By Keith Pereña
I had read on a car forum that getting into an accident is one of the milestones a driver has to pass. At first, I thought it to be morbid and shrugged the idea off, thinking that if I followed what I learned in driving school about being safe, I should be fine. But when a heavy mixer truck hit the back of my hatchback a couple of weeks ago, those safety lessons went through the window.
I was waiting for the signal to go green at an intersection in Al Quoz when the thud cut through the sound of Paul McCartney singing on the radio.
In my rear view I saw the sight of the truck’s grille, just there — static. My brain took a moment before it processed what had happened.
As I stepped out of the car and walked to the rear, I wished this was just a bad dream. The truck reversed to allow me to see the damage done to my car. The rear end was completely flattened.
The lorry driver was communicating to me in what little English he could manage, but it went over my head. My car, which I had named Anna, was broken. My eyes fixated on the crumpled bodywork. I perused every angle of the damage — the rear bumper split open — and thought, thank goodness the rear window didn’t break. As Anna’s caretaker, I was doing a horrible job.
In the afternoon sun, I wondered how to legally get this sorted. It took five calls to the police department before I had an idea what to do. The lorry driver, likewise shaken to his nerves, kept asking me what was next. A police officer told me on the phone to report the accident using an app I didn’t have. New life lesson: download the Dubai Police app on you phone to report accidents.
The app was convenient. In just over an hour, a police report came through — better than seeing an authority figure sort out the situation in person, I guess.
After sorting the situation, I felt afraid of stepping inside my car. Not because I could’ve died inside it, but I felt that I didn’t deserve to take the wheel. This was despite the more rational part of my brain thinking that I was already an hour late for work. I sat on the sidewalk staring at my car for long minutes.
According to Thomas Edelmann of RoadSafetyUAE.com, young drivers acount for about half of all accidents in the UAE. Motorists tend to misbehave more than older, more experienced drivers. He believes this behaviour comes from a feeling of being invincible that young drivers often experience.
I thought of having recently driven this car to Abu Dhabi, and to pick up friends from polar ends of town. I was extremely enthusiastic when I first picked up Anna from a secondhand lot in Deira (and in the bargain, almost getting a speeding ticket). The first time I brought the car to work, I felt like a million dirhams, jangling keys around while talking to my boss about finding parking downstairs.

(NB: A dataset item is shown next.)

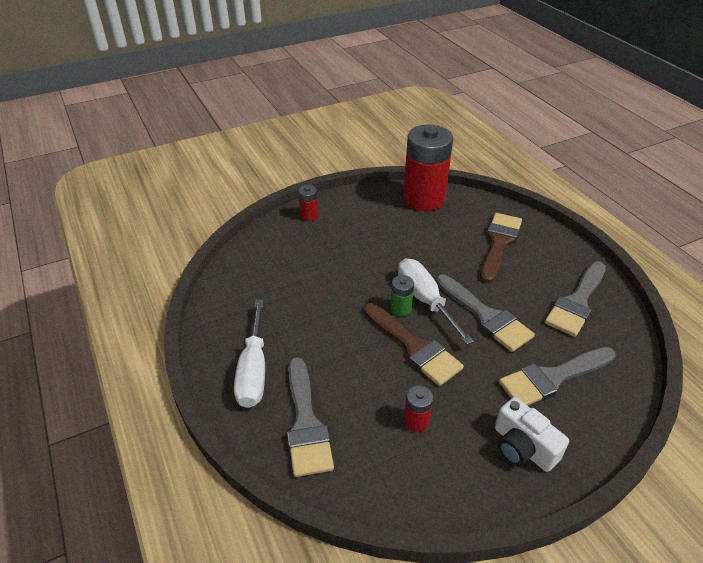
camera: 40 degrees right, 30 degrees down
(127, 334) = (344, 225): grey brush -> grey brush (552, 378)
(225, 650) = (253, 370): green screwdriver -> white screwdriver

Thinking of happier times in the car made me get up from the sidewalk and get behind the wheel again. Despite being slightly catatonic, I drove to office. In that 10-minute drive, my mind was flooded with thoughts about the fragility of life.
I thought about a television show called Invincible Youth that my friends from the Korean pop music club would urge me to watch. I never got around to seeing it but those two words stuck to my head. That truck could have crushed my car but it hadn’t. If it had, I wouldn’t be writing this story. As I thought of that, my hands began to tremble. The accident replayed in my head over and over. I thought of the possibility that I could have not lived to tell the tale. It was the closest I had ever come to death. I had begun to think of what I would regret had it come to pass.
When I reached the office parking lot, I sat for a moment trying to settle my thoughts.
Getting into an accident made me realise that life is all about the things we regret. It wasn’t yet my time to go — according to me — but if it had been, I would have miss out on being with my family, trips to other countries and becoming a better person. I was struck by the thought that we are finite and responsible. Finite because we all die and responsible because we are in charge of making sure we don’t have too many regrets.